Reproduce the text on Buddhism and Berkeley below word for word, starting with "The West went" and going on through "humankind has produced.".

─── Reading passage ───

FROM BUDDHISM TO BERKELEY

Web links : YOGACARA BUDDHISM
This week, I will introduce some philosophies with a different view of the soul from Descartes'. The reading below includes some Indian words, here in accentless transliteration but written properly on the sheets I shall hand out (they need a special font).

The West went through what we now call the 'Dark Ages', for reasons I have described before. Indian thought continued uninterrupted and got well ahead of the West for much of history (it was tied more rigorously to scripture, but with freer interpretation of scripture - the word could not be changed but the meaning could). Because it is so wrapped up in religion - religion is really the spirit of old India - Indian philosophy seems 'weird' and fantastical to many modern westerners. However, some of it is quite simply the best humankind has produced.

─── Raw data ───

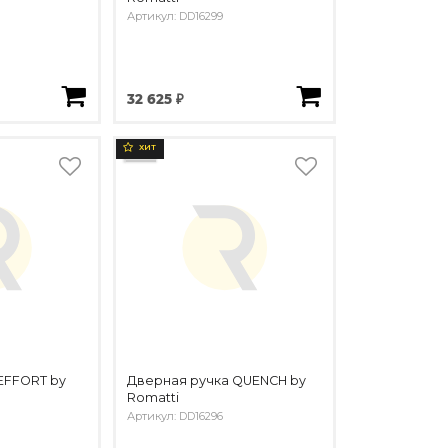
Артикул: DD16299
32 625 ₽
ХИТ
EFFORT by
Дверная ручка QUENCH by
Romatti
Артикул: DD16296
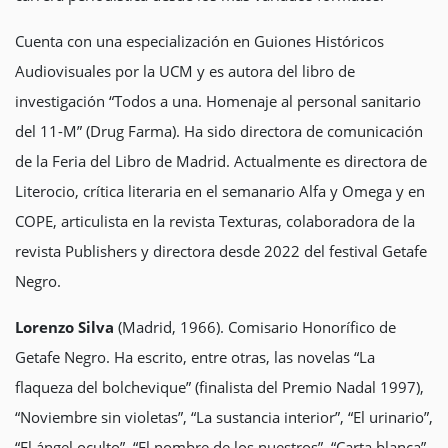
Cuenta con una especialización en Guiones Históricos
Audiovisuales por la UCM y es autora del libro de
investigación “Todos a una. Homenaje al personal sanitario
del 11-M” (Drug Farma). Ha sido directora de comunicación
de la Feria del Libro de Madrid. Actualmente es directora de
Literocio, crítica literaria en el semanario Alfa y Omega y en
COPE, articulista en la revista Texturas, colaboradora de la
revista Publishers y directora desde 2022 del festival Getafe
Negro.
Lorenzo Silva
(Madrid, 1966). Comisario Honorífico de
Getafe Negro. Ha escrito, entre otras, las novelas “La
flaqueza del bolchevique” (finalista del Premio Nadal 1997),
“Noviembre sin violetas”, “La sustancia interior”, “El urinario”,
“El ángel oculto”, “El nombre de los nuestros”, “Carta blanca”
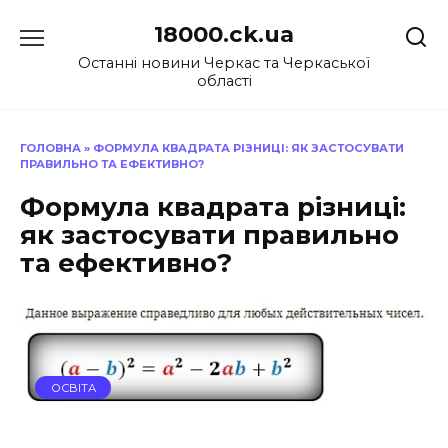
Перейти
18000.ck.ua
до
вмісту
Останні новини Черкас та Черкаської
області
ГОЛОВНА
»
ФОРМУЛА КВАДРАТА РІЗНИЦІ: ЯК ЗАСТОСУВАТИ
ПРАВИЛЬНО ТА ЕФЕКТИВНО?
Формула квадрата різниці:
як застосувати правильно
та ефективно?
ОСВІТА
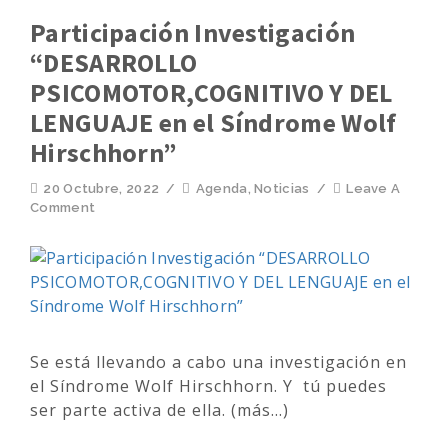
Participación Investigación
“DESARROLLO
PSICOMOTOR,COGNITIVO Y DEL
LENGUAJE en el Síndrome Wolf
Hirschhorn”
20 Octubre, 2022
/
Agenda
,
Noticias
/
Leave A
Comment
Se está llevando a cabo una investigación en
el Síndrome Wolf Hirschhorn. Y tú puedes
ser parte activa de ella. (más…)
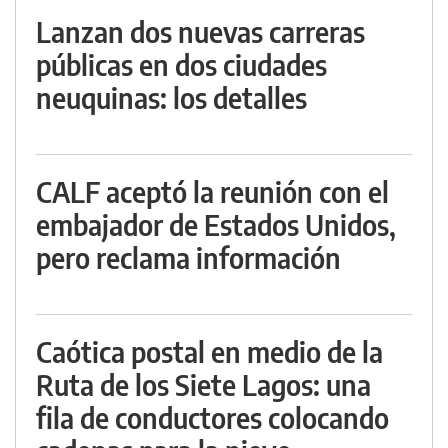
Lanzan dos nuevas carreras
públicas en dos ciudades
neuquinas: los detalles
CALF aceptó la reunión con el
embajador de Estados Unidos,
pero reclama información
Caótica postal en medio de la
Ruta de los Siete Lagos: una
fila de conductores colocando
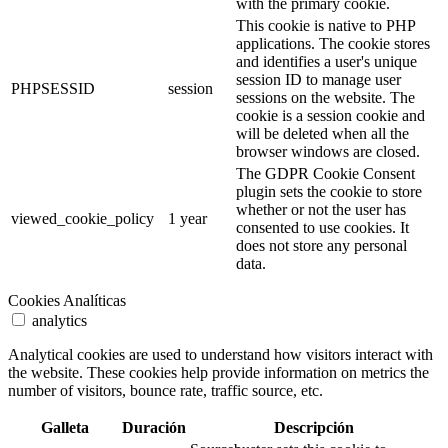
with the primary cookie.
This cookie is native to PHP
applications. The cookie stores
and identifies a user's unique
session ID to manage user
PHPSESSID
session
sessions on the website. The
cookie is a session cookie and
will be deleted when all the
browser windows are closed.
The GDPR Cookie Consent
plugin sets the cookie to store
whether or not the user has
viewed_cookie_policy
1 year
consented to use cookies. It
does not store any personal
data.
Cookies Analíticas
analytics
Analytical cookies are used to understand how visitors interact with
the website. These cookies help provide information on metrics the
number of visitors, bounce rate, traffic source, etc.
Galleta
Duración
Descripción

───

§ Answer section
The West went through what we now call the 'Dark Ages', for reasons I have described before. Indian thought continued uninterrupted and got well ahead of the West for much of history (it was tied more rigorously to scripture, but with freer interpretation of scripture - the word could not be changed but the meaning could). Because it is so wrapped up in religion - religion is really the spirit of old India - Indian philosophy seems 'weird' and fantastical to many modern westerners. However, some of it is quite simply the best humankind has produced.